George began his presentation by pointing out that kids are leading the world transition to digital media. The reason they are leading is because they are native to this technology and are not having to spend additional time learning how to use the technologies. He stressed the importance to integrate because there is a reason not simply because you think it would be fun. Use the right tool for the job. So far his students are happy with his integration of social media into the classroom.

Social media is the new way of communicating

Although George sounded all-encompassing, his points were understood. Students don’t use phones to make phone calls, they use their phones for digital communications. Students don’t have email addresses, they communicate using text messaging and social media. George further clarified that 15% did not have an email address and were forced to get one because they were students.

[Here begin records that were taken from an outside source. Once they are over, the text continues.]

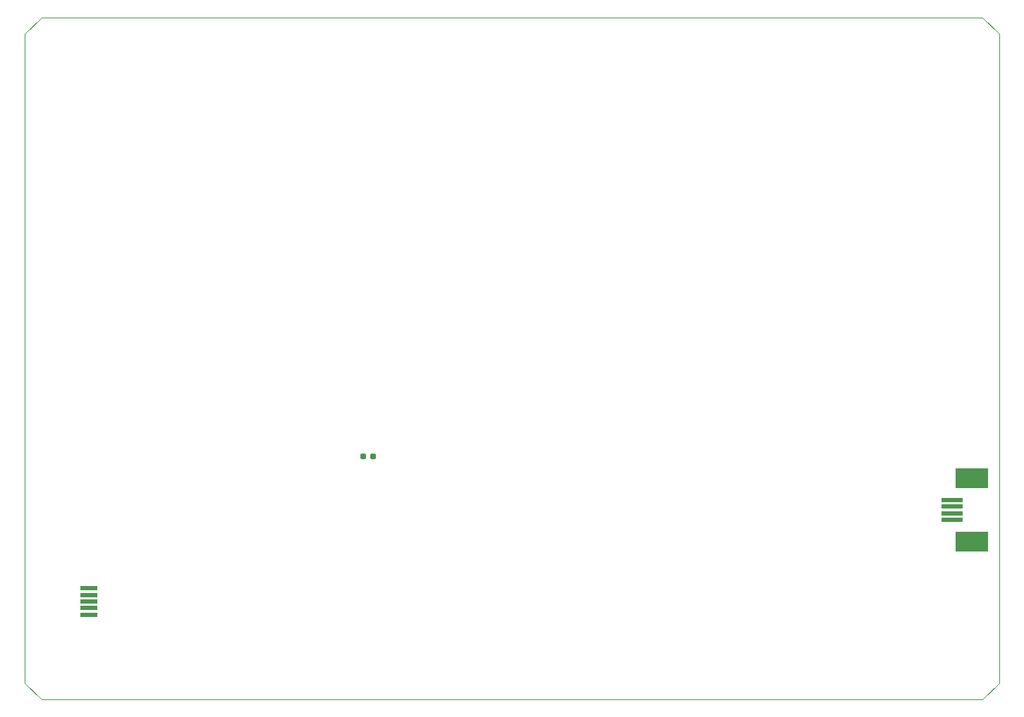
<source format=gbr>
%TF.GenerationSoftware,KiCad,Pcbnew,7.0.5*%
%TF.CreationDate,2023-07-20T14:33:04+01:00*%
%TF.ProjectId,EmotionalCities_v.1.1,456d6f74-696f-46e6-916c-436974696573,rev?*%
%TF.SameCoordinates,PX76109c0PY3c14dc0*%
%TF.FileFunction,Paste,Bot*%
%TF.FilePolarity,Positive*%
%FSLAX45Y45*%
G04 Gerber Fmt 4.5, Leading zero omitted, Abs format (unit mm)*
G04 Created by KiCad (PCBNEW 7.0.5) date 2023-07-20 14:33:04*
%MOMM*%
%LPD*%
G01*
G04 APERTURE LIST*
G04 Aperture macros list*
%AMRoundRect*
0 Rectangle with rounded corners*
0 $1 Rounding radius*
0 $2 $3 $4 $5 $6 $7 $8 $9 X,Y pos of 4 corners*
0 Add a 4 corners polygon primitive as box body*
4,1,4,$2,$3,$4,$5,$6,$7,$8,$9,$2,$3,0*
0 Add four circle primitives for the rounded corners*
1,1,$1+$1,$2,$3*
1,1,$1+$1,$4,$5*
1,1,$1+$1,$6,$7*
1,1,$1+$1,$8,$9*
0 Add four rect primitives between the rounded corners*
20,1,$1+$1,$2,$3,$4,$5,0*
20,1,$1+$1,$4,$5,$6,$7,0*
20,1,$1+$1,$6,$7,$8,$9,0*
20,1,$1+$1,$8,$9,$2,$3,0*%
G04 Aperture macros list end*
%ADD10R,2.000000X0.500000*%
%ADD11RoundRect,0.160000X-0.197500X-0.160000X0.197500X-0.160000X0.197500X0.160000X-0.197500X0.160000X0*%
%ADD12R,2.500000X0.550000*%
%ADD13RoundRect,0.096000X-1.854000X1.104000X-1.854000X-1.104000X1.854000X-1.104000X1.854000X1.104000X0*%
%TA.AperFunction,Profile*%
%ADD14C,0.076200*%
%TD*%
G04 APERTURE END LIST*
D10*
%TO.C,J1*%
X769525Y-7180110D03*
X769525Y-7100110D03*
X769525Y-7020110D03*
X769525Y-6940110D03*
X769525Y-6860110D03*
%TD*%
D11*
%TO.C,R15*%
X4062771Y-5278759D03*
X4182271Y-5278759D03*
%TD*%
D12*
%TO.C,U7*%
X11130000Y-5800000D03*
X11130000Y-5880000D03*
X11130000Y-5960000D03*
X11130000Y-6040000D03*
D13*
X11370000Y-5535000D03*
X11370000Y-6305000D03*
%TD*%
D14*
X200000Y0D02*
X11500000Y0D01*
X200000Y-8200000D02*
X11500000Y-8200000D01*
X0Y-8000000D02*
X0Y-200000D01*
X11500000Y0D02*
X11700000Y-200000D01*
X11700000Y-200000D02*
X11700000Y-8000000D01*
X11700000Y-8000000D02*
X11500000Y-8200000D01*
X200000Y0D02*
X0Y-200000D01*
X0Y-8000000D02*
X200000Y-8200000D01*
M02*

</source>
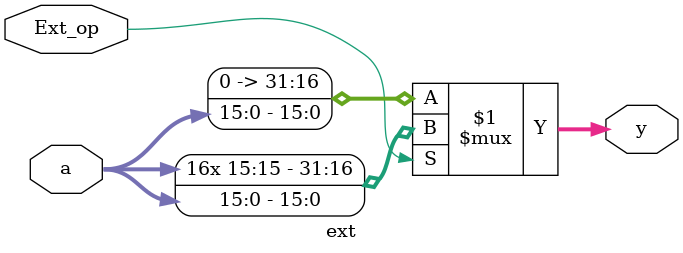
<source format=v>
module ext(a, Ext_op , y) ;
input [15:0] a ;
input Ext_op ;
output [31:0] y ;
assign y = Ext_op ? {{16{a[15]}}, a} : {16'b0 , a};
endmodule
</source>
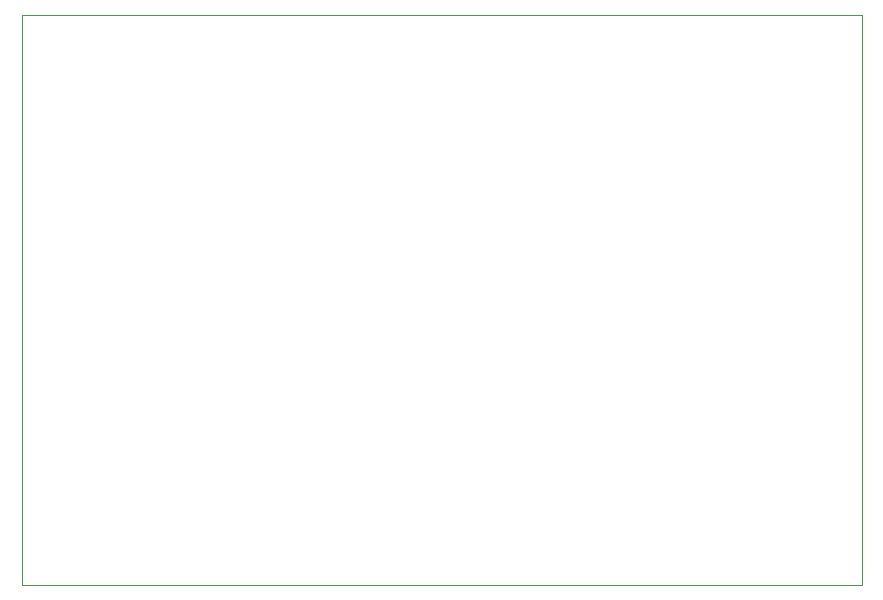
<source format=gm1>
%TF.GenerationSoftware,KiCad,Pcbnew,7.0.8*%
%TF.CreationDate,2023-10-07T23:49:35-07:00*%
%TF.ProjectId,htpm_control_module_status,6874706d-5f63-46f6-9e74-726f6c5f6d6f,1*%
%TF.SameCoordinates,Original*%
%TF.FileFunction,Profile,NP*%
%FSLAX46Y46*%
G04 Gerber Fmt 4.6, Leading zero omitted, Abs format (unit mm)*
G04 Created by KiCad (PCBNEW 7.0.8) date 2023-10-07 23:49:35*
%MOMM*%
%LPD*%
G01*
G04 APERTURE LIST*
%TA.AperFunction,Profile*%
%ADD10C,0.100000*%
%TD*%
G04 APERTURE END LIST*
D10*
X104120000Y-68580000D02*
X175240000Y-68580000D01*
X175240000Y-116840000D01*
X104120000Y-116840000D01*
X104120000Y-68580000D01*
M02*

</source>
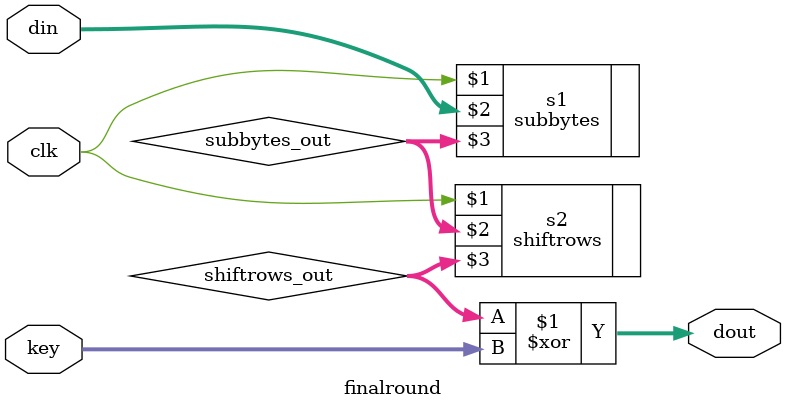
<source format=sv>
`timescale 1ns / 1ps

module addroundkey(
    input logic clk,
    input logic [127:0] din,
    input logic [127:0] key,
    output logic [127:0] dout);

    logic [127:0] subbytes_out, shiftrows_out, mixcols_out; 

    // AES round operations
    subbytes a1(clk, din, subbytes_out);
    shiftrows a2(clk,subbytes_out,shiftrows_out);
    mixcolumns a3(clk,shiftrows_out,mixcols_out);
    
    // XOR with key (actual add round key)
    assign dout = mixcols_out^key;
endmodule

module finalround(
    input logic clk,
    input logic [127:0]din,
    input logic [127:0]key,
    output logic [127:0] dout);

    logic [127:0] subbytes_out, shiftrows_out;

    // AES round operations, no mix columns or add round key in final round
    subbytes s1(clk, din, subbytes_out);
    shiftrows s2(clk, subbytes_out, shiftrows_out);
    assign dout = shiftrows_out^key;
endmodule


</source>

George noted the power of social media by talking about the Arab Spring when the number of tweets per day grew from 2,300 to 230k. He also provided statistics on Facebook and Twitter:

Facebook

    • 1 billion users
    • 140 billion friends
    • 22 median age

 Twitter

    • 175 million tweets per day
    • 50% mobile
    • 62% young adults

Pinterest is currently fastest growing social media platform, and it is not just for women.

Media Synchronicity Theory

George also spent a significant amount of time discussing the Media Synchronicity Theory and how it applies to social media.

Media Characteristics and Capabilities

  • Immediacy of feedback
  • Symbol variety (number of ways to communicate)
  • Parallelism (number of conversations supported)
  • Rehearsability (ability to tweak message before delivery)

Two Primary Communication Goals

  • Conveyance – dissemination of information
  • Convergence – development of shared meaning

He showed which social media tools supported the primary communication goals of conveyance and convergence.

Social Media and conveyance and convergence

Social Media and conveyance and convergence

Social Media Classroom Examples

Facebook

George uses Facebook in his classroom for a number of activities.

  • Students create a timeline on Facebook to talk about historical events.
  • Students are content creators on Fan pages and post content relevant to the class and discussion.

Pinterest

He uses Pinterest for design assignments. Students post assignments and others comment on their designs.

Ning

Ning is a social media engine. George uses Ning to post designs and then get subsequent feedback. Ning can be used to control distractions associated with other social media sites because it is a closed system.

NoteApp

NoteApp is a cork board where students can put stickies on designs. Students can post designs and receive feedback from others in the class. It is also a place where they can collaborate on a design.

This was an enjoyable and informative presentation. I was not aware of the Media Synchronicity Theory; I will have to investigate this theory further.